19.05.2025 Researchers from China and five other ‘countries of concern’ barred from NIH databases
Trump administration escalates efforts to keep sensitive data from foreign adversaries.
The U.S. National Institutes of Health (NIH) has barred scientists in China and five other “countries of concern” from accessing 21 biomedical databases, which hold information on genetic variation, cancer cases, neurodegenerative diseases, and more. The 2 April move by President Donald Trump’s administration, which ramps up a longer running effort to prevent foreign access to data deemed sensitive, also halts projects involving the databases that include collaborators in the named countries. “At a time when the study of genetic variation is fundamental to pinpointing the causes and cures of diseases, this seems like a pointless expression of spite,” says Pedro Antonio Valdés Sosa, a neuroinformaticist at the University of Electronic Science and Technology of China who has used an affected database on child brain development for his research.

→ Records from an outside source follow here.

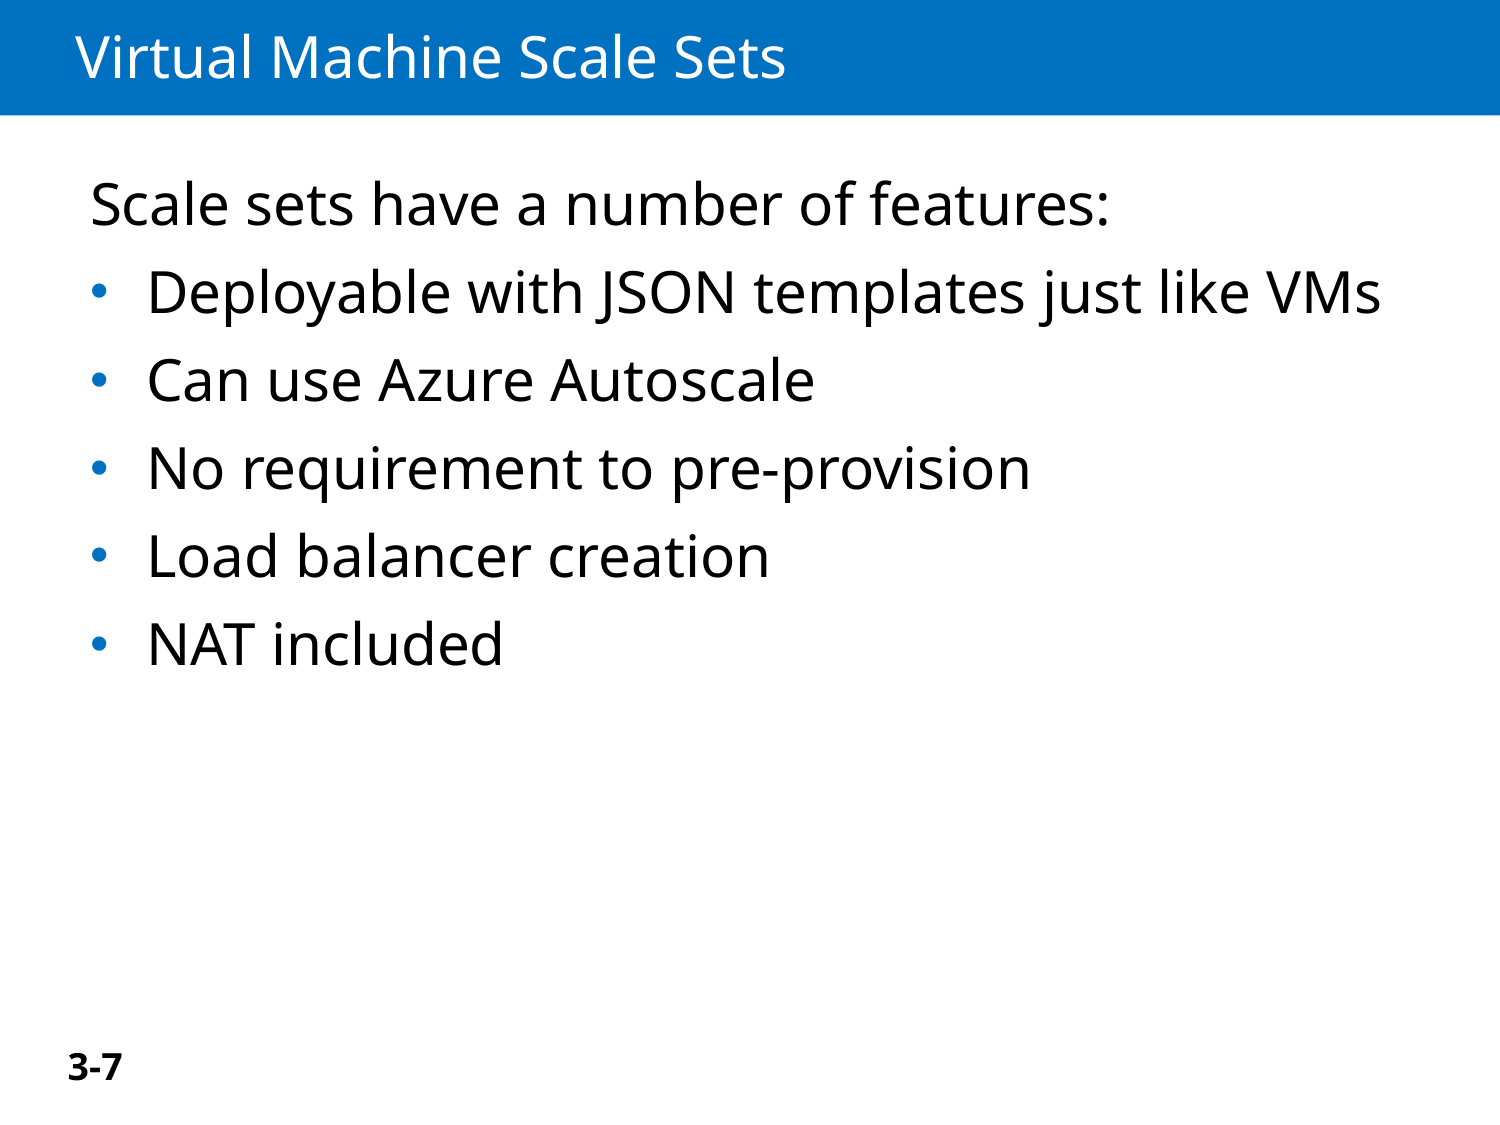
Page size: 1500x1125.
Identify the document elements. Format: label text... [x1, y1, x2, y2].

text_box 3-7 [52, 1035, 138, 1095]
text_box Scale sets have a number of features: Deployable with JSON templates just like VMs Can use Azure Autoscale No requirement to pre-provision Load balancer creation NAT included [75, 167, 1408, 1012]
title Virtual Machine Scale Sets [75, 0, 1351, 122]
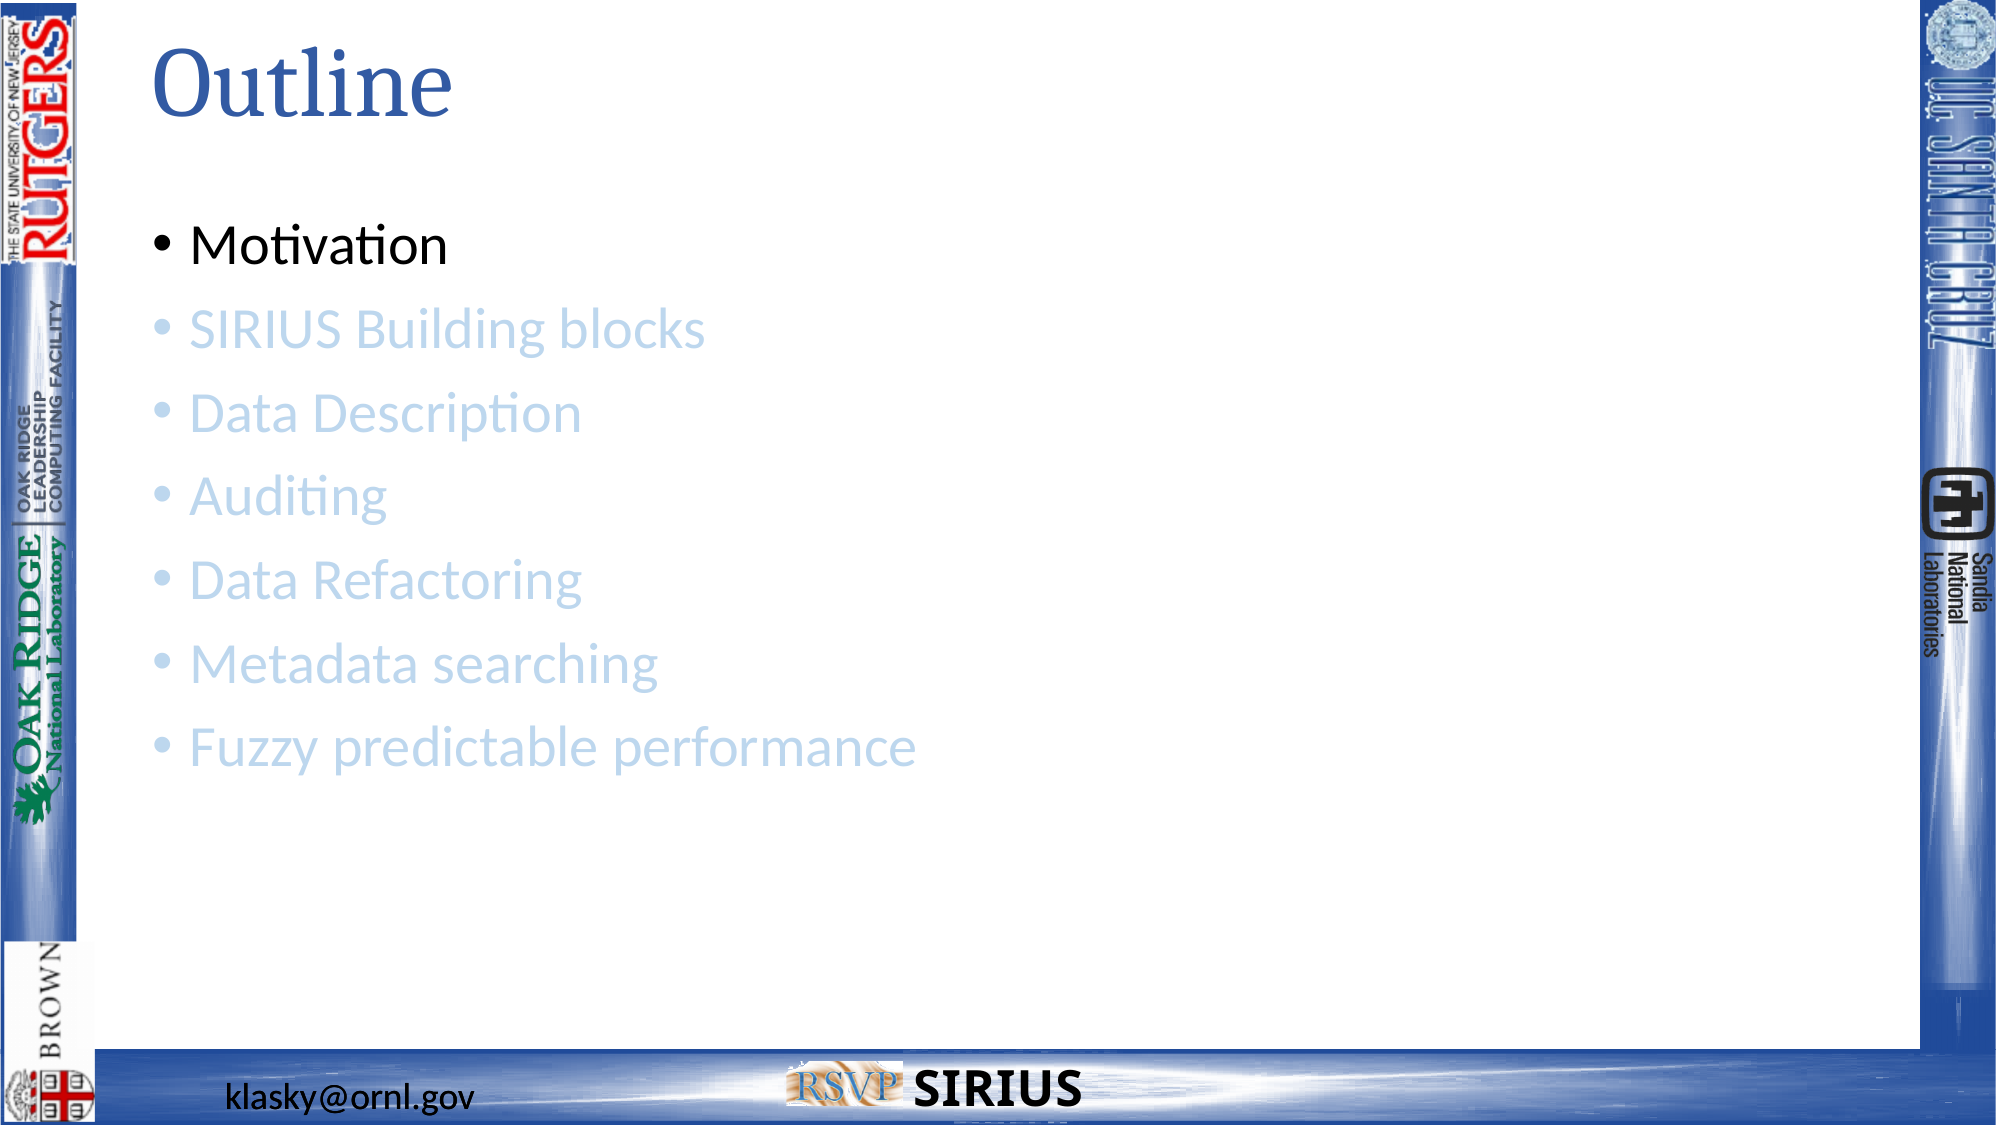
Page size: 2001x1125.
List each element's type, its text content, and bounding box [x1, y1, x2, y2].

Targeted databases include ones that are “crucial to understand brain disorders,” he says. The other countries shut out of the databases are Cuba, Iran, North Korea, Russia, and Venezuela. “This could be really devastating to the few remaining good scientists in Venezuela,” says Gladys Maestre, a Venezuelan-born neuroscientist at the University of Texas Rio Grande Valley who collaborates on Alzheimer’s disease research with scientists in her home country. “You need real data from real people to test your hypotheses.”